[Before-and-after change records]
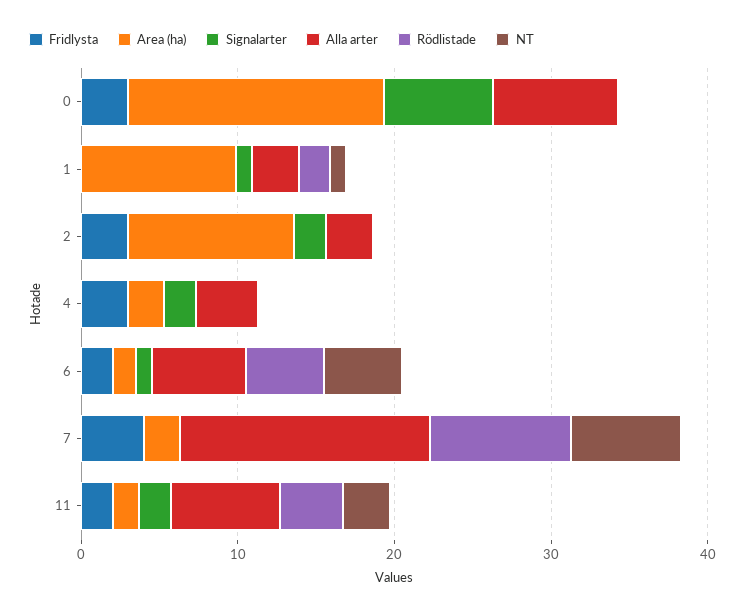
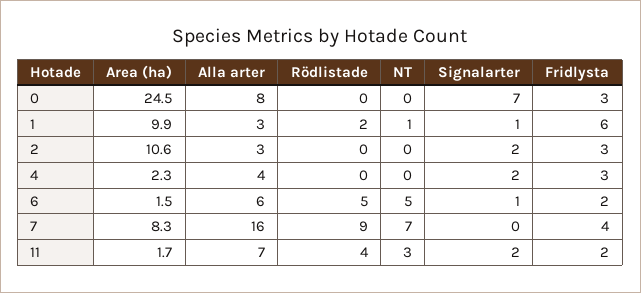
Area (ha), 0: 16 -> 24.5
Fridlysta, 1: 0 -> 6
Area (ha), 7: 2 -> 8.3

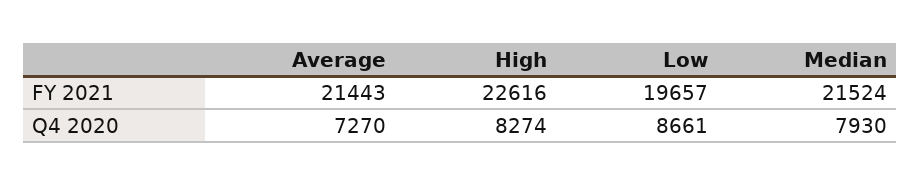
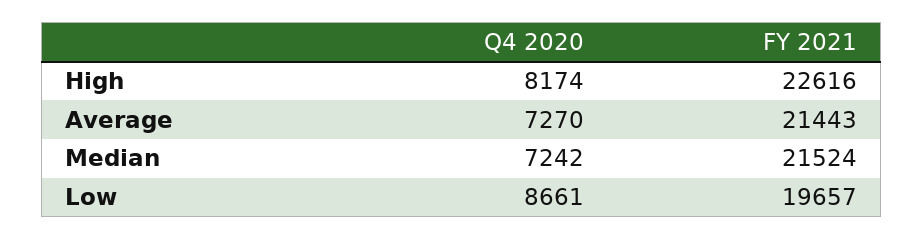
High, Q4 2020: 8274 -> 8174
Median, Q4 2020: 7930 -> 7242

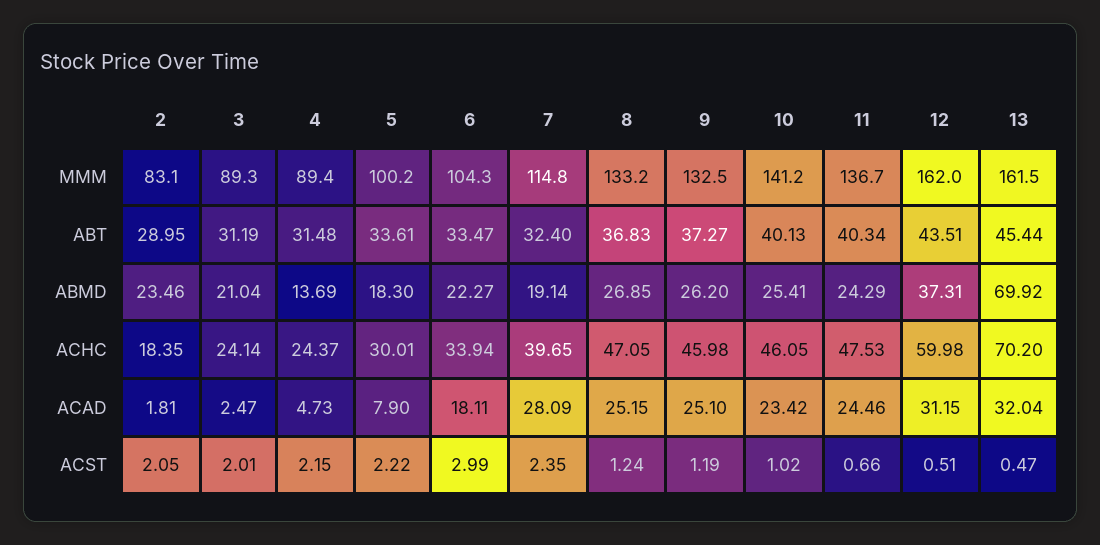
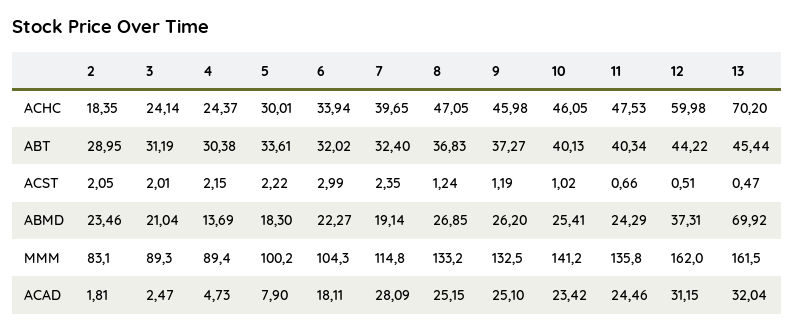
11, MMM: 136.7 -> 135.8
4, ABT: 31.48 -> 30.38
6, ABT: 33.47 -> 32.02
12, ABT: 43.51 -> 44.22

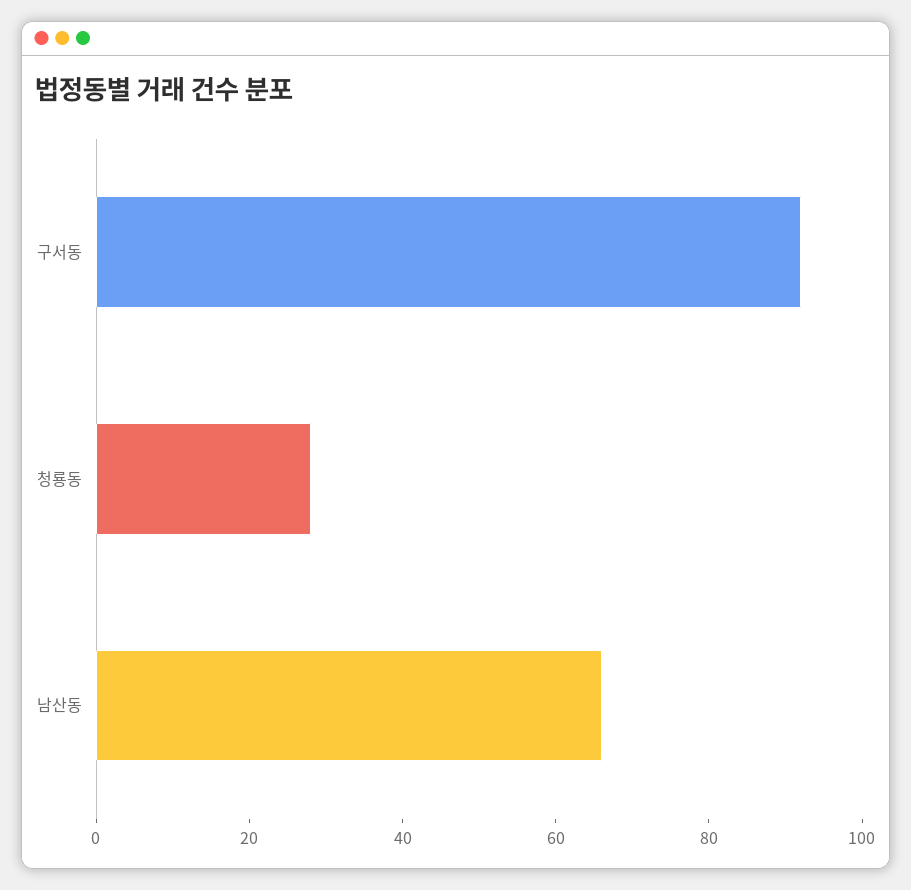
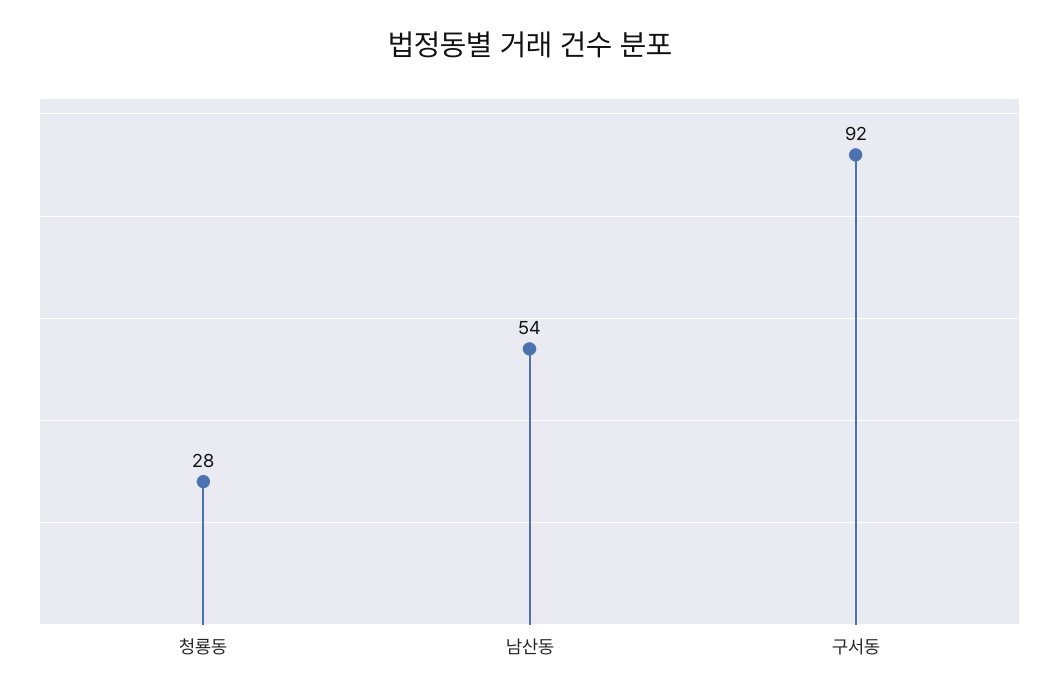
남산동: 65 -> 54

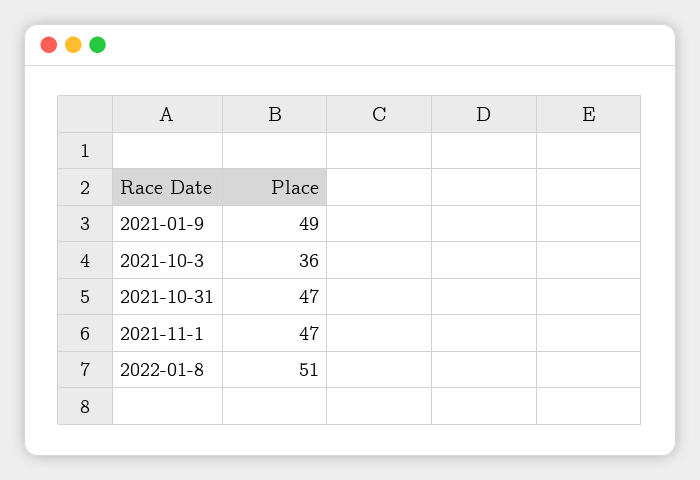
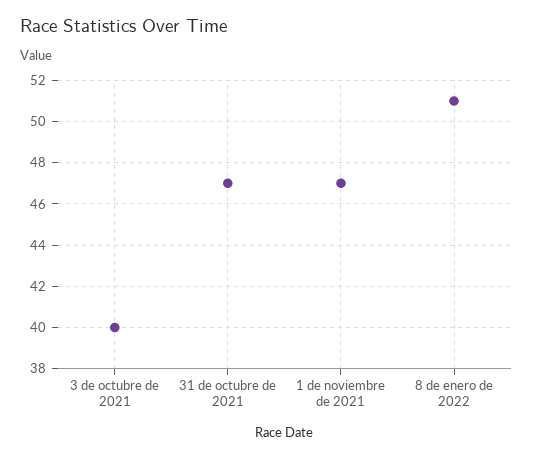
2021-01-9: 49 -> none
2021-10-3: 36 -> 40

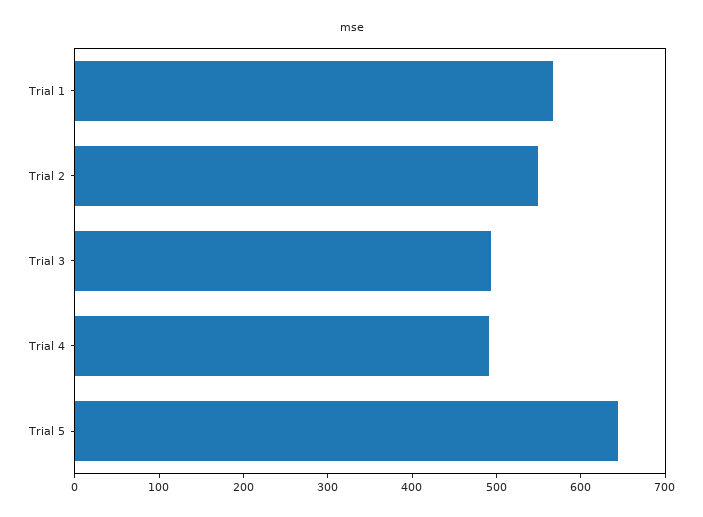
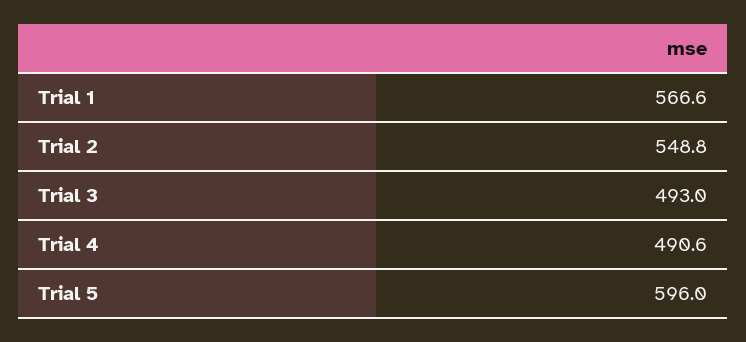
Trial 5: 640 -> 596

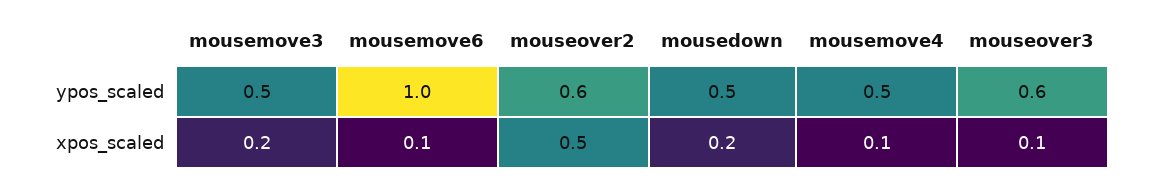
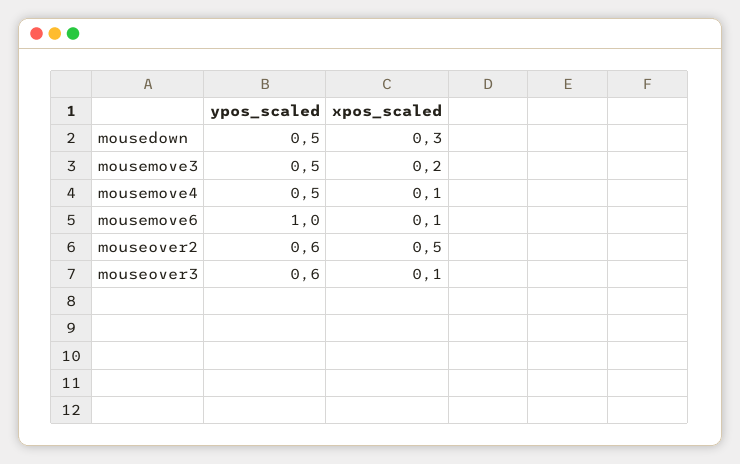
mousedown, xpos_scaled: 0.2 -> 0.3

> WHAT YOU SHOULD DO
Locate "4, ABT: 31.48 -> 30.38" in the entries above. Copy, exactly and only, the lines from that line to the end, leaving out the pictures.

> RESULT
4, ABT: 31.48 -> 30.38
6, ABT: 33.47 -> 32.02
12, ABT: 43.51 -> 44.22

남산동: 65 -> 54

2021-01-9: 49 -> none
2021-10-3: 36 -> 40

Trial 5: 640 -> 596

mousedown, xpos_scaled: 0.2 -> 0.3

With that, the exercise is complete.